Nothing Like Other Insurance
Workers’ compensation has been an incredible benefit for employees and employers since it was first implemented by law in Wisconsin in 1911. Workers’ compensation creates a streamlined system that allows employees to be compensated and not forced to take on powerful employers to secure benefits. Minnesota law helps insulate employers from lawsuits and forces coverages to be “no fault” so the courts are not tied up in costly and time-consuming litigation. Workers’ compensation also sets parameters and requirements for insurance carriers, to ensure they pay certain amounts by a given time period.
Workers’ compensation is far different from other lines of insurance an employer might purchase. If an employer has an auto or property claim, for example, there is no mechanism for the employer to pay back that claim to the carrier. You may pay a deductible, your rates may increase, but that’s it. However, with a work comp claim, every claim is paid back to the insurance carrier over time. This is due to the experience modification factor (or ex. mod). Based on a variety of factors, employers are assigned an experience mod on an annual basis, which is then used to calculate how much they will pay for work comp coverage. An employer with a mod of 1.00 pays 100% of their premium. Mods under 1 act as a credit and the employer pay less. Mods over 1 act as a debit and the employer ends up paying more. This is important to note, as every claim you file impacts your experience mod – and not just once, but every year for 3 years.
If the claim is kept medical-only, and the employee is able to return to work within the 3 day waiting period, the claim is reduced by 70% on the experience mod (this is also known as the 70% rule). But if the claim incurs even a few days of lost time, work missed due to the injury, and the insurance carrier has to pay wages (also known as “indemnity”), the cost to the employer can be astronomical. In addition, small claims can affect the experience mod at a much more costly rate than larger claims, due to what is known as the split-point. You pay back a certain amount of the claim in full, up to a given amount (“primary loss”) and the rest of the claim (“excessive loss”) you pay back at a discounted rate. You end up paying back a higher rate for claims under the split point than claims that go over.
It’s a lot of information all at once, and unless you take the time to learn about it (years in some cases), most of it will go straight over your head. Take a look at the difference in cost for a medical-only versus a medical + lost time (indemnity) claim:
An employee gets injured and incurs $1,000 in medical bills. Since the claim is kept medical-only, and no lost time wages are paid, the claim is reduced by 70% of the experience mod.
$1,000 – $700 = $300
$300 per year x 3 years = $900.
Since the claim appears on the experience mod for the next 3 years, the employer pays back $300 every year. Keeping claims medical only is good financing.
An employee gets injured and incurs $1,000 in medical bills, but also gets paid $100 in lost time wages (indemnity). Since lost time wages are paid, the full cost of the claim appears on the experience mod.
$1,000 + $100 = $1,100
$1,100 per year x 3 years = $3,300.
Since the claim appears on the experience mod for the next 3 years, the employer pays back $1,100 every year. Incurring indemnity, even just a day, is bad financing.
That’s a difference of $3,000 over 3 years. Now imagine if the medical bills were higher, and a week’s worth of lost time wages are paid.
Most employers do not realize the real costs of a work comp claim. Fortunately there are many processes you can implement to make workers’ compensation more than just a high-priced financing vehicle for claims.

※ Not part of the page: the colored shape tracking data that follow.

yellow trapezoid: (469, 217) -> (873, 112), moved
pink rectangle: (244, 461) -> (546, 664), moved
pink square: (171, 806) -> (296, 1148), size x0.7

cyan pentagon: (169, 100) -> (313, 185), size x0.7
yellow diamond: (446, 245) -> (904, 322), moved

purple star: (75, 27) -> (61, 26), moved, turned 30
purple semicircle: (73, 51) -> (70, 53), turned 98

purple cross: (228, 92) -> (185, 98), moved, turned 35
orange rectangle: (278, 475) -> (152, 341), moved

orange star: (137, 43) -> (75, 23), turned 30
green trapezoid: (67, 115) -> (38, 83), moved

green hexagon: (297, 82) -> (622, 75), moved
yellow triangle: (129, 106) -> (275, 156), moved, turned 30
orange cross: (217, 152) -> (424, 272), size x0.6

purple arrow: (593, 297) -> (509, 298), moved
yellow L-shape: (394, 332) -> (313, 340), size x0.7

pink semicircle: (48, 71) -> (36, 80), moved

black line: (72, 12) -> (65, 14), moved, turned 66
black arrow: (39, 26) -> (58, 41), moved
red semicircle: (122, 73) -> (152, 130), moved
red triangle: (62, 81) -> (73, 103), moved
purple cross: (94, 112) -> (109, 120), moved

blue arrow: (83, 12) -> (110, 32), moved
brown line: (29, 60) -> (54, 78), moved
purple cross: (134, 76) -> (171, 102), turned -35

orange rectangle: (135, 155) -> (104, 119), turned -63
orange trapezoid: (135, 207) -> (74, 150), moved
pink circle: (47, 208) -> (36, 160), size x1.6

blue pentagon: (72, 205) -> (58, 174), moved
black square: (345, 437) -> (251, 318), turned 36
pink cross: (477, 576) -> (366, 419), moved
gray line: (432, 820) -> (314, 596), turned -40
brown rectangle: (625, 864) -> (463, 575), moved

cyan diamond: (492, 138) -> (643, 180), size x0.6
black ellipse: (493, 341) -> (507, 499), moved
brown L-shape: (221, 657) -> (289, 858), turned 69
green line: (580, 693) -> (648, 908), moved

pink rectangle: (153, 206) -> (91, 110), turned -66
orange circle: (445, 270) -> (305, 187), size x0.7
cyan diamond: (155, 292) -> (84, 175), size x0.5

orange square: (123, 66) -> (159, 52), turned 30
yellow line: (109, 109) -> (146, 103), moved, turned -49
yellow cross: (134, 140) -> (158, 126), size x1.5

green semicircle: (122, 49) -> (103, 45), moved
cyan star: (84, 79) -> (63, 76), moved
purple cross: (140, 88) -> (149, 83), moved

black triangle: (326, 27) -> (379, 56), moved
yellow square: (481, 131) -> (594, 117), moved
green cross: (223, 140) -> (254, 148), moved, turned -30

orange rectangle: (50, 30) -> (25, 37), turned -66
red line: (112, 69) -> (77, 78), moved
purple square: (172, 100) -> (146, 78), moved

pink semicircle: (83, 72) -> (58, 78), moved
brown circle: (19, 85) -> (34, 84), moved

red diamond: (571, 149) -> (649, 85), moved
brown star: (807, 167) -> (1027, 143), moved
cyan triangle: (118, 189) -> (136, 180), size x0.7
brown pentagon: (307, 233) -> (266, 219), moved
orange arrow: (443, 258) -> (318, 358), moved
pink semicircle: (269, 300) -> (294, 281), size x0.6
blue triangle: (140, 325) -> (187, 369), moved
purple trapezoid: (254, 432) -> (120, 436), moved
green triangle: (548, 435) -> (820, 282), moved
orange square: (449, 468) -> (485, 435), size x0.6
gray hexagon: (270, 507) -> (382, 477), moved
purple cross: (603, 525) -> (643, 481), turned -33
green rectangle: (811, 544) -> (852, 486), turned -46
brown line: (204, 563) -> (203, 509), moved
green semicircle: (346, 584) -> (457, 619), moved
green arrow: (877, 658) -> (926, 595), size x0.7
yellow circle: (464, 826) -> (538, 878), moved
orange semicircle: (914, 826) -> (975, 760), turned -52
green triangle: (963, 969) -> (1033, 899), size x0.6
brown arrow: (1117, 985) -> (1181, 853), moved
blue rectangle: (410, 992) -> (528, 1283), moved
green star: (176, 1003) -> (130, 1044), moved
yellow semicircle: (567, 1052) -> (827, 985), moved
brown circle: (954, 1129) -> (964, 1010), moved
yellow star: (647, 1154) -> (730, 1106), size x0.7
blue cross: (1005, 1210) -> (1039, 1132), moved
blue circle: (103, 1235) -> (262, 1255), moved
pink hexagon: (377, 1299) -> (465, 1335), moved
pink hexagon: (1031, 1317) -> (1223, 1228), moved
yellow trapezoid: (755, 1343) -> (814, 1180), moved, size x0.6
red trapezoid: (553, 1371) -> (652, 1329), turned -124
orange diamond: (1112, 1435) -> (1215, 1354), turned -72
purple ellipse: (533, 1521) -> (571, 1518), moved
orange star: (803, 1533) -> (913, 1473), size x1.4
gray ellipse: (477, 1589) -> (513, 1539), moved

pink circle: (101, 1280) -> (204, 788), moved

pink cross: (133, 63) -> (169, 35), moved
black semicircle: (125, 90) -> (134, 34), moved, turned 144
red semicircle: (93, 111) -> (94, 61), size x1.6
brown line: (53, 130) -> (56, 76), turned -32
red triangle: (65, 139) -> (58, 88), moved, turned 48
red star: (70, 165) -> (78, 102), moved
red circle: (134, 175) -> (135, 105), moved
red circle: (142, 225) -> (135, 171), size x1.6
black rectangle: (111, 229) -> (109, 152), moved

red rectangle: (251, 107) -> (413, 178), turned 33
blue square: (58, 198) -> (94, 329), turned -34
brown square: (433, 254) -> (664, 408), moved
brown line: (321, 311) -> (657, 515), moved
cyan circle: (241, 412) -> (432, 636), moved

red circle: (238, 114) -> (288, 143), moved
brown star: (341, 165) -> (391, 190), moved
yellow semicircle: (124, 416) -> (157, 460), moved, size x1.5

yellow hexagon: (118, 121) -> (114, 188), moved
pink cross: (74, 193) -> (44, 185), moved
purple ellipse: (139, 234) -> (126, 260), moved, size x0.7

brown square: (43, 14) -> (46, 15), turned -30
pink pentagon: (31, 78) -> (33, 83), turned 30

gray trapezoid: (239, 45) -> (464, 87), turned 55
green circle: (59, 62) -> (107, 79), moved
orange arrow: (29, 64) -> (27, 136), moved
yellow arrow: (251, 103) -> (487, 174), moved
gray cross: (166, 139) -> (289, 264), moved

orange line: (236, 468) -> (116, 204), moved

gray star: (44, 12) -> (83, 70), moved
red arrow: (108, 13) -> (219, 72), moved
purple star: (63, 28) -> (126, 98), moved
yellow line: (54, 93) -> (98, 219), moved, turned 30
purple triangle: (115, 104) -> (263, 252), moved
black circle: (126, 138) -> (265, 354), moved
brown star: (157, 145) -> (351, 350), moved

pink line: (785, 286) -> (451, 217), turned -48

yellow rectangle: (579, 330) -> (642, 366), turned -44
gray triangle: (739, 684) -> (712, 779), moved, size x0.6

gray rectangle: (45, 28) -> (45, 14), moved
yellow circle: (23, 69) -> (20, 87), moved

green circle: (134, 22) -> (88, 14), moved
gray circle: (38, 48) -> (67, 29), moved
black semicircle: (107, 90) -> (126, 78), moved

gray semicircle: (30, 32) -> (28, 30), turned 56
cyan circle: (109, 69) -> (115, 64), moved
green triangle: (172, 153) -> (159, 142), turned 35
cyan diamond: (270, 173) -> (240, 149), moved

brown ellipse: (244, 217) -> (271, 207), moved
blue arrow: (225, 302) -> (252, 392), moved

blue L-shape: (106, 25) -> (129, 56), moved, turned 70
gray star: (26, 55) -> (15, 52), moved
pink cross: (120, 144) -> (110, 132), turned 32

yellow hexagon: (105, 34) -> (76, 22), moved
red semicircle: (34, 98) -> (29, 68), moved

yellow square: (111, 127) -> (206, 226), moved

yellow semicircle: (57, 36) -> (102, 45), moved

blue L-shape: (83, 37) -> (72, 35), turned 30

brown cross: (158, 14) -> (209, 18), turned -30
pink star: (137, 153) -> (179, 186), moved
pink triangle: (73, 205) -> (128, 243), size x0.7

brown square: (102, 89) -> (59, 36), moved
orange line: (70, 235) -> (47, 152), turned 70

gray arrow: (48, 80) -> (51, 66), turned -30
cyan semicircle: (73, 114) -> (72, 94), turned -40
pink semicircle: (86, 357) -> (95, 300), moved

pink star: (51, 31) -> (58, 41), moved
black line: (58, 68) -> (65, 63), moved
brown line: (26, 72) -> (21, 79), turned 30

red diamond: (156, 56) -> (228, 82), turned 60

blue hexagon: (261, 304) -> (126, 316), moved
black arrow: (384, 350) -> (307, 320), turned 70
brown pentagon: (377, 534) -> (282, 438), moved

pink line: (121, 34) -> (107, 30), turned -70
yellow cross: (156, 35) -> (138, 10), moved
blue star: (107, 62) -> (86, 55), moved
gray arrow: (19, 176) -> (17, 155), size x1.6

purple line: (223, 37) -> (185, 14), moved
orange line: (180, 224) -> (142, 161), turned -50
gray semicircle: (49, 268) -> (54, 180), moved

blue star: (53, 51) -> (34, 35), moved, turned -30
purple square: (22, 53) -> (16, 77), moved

Consumers have been inundated with insurance company commercials telling us to compare their rates with their competitors. It makes perfect sense. Comparing prices is our free market economy at work and our way of working the system. It’s our way of keeping the insurance companies accountable for their pricing so that we don’t get over charged. It’s not a bad way to think, but thinking it’s the “best” or “only” way to lower work comp insurance premiums sets your company up for a bad deal. Bid and quote may lower rates in the short term, but it’s like putting a Band-Aid on a broken arm – sooner or later it will need to get fixed.
The best way to lower your work comp rates is to have proper employee injury and mod management practices in place, including a hardy safety and loss control program. Next, because we live in the real world where, despite our best efforts, people still get hurt, we need a robust return to work procedure in place – including light duty, med clinic relationships, and proper claims management.
You may be thinking at this point, “This all sounds pretty complex” and it is. Believe it or not, this is just a fraction of the procedures that need to be in place to ensure you are paying the least possible premium and achieving the best possible outcomes for your company and your injured employees.
Safety managers and HR directors waste an inordinate amount of time bidding and quoting, and sometimes end up doing more work as a result of selecting a carrier based on price alone. Not only will your managers end up taking valuable time away from more important tasks, but mismanaged claims can drive up your experience mod, and your premium. The savings you get this year from price shopping will completely vanish and then some over the next several years.
A comprehensive employee injury and mod management program will produce the best possible premium without risking the wellbeing of your employees and your company’s bottom line.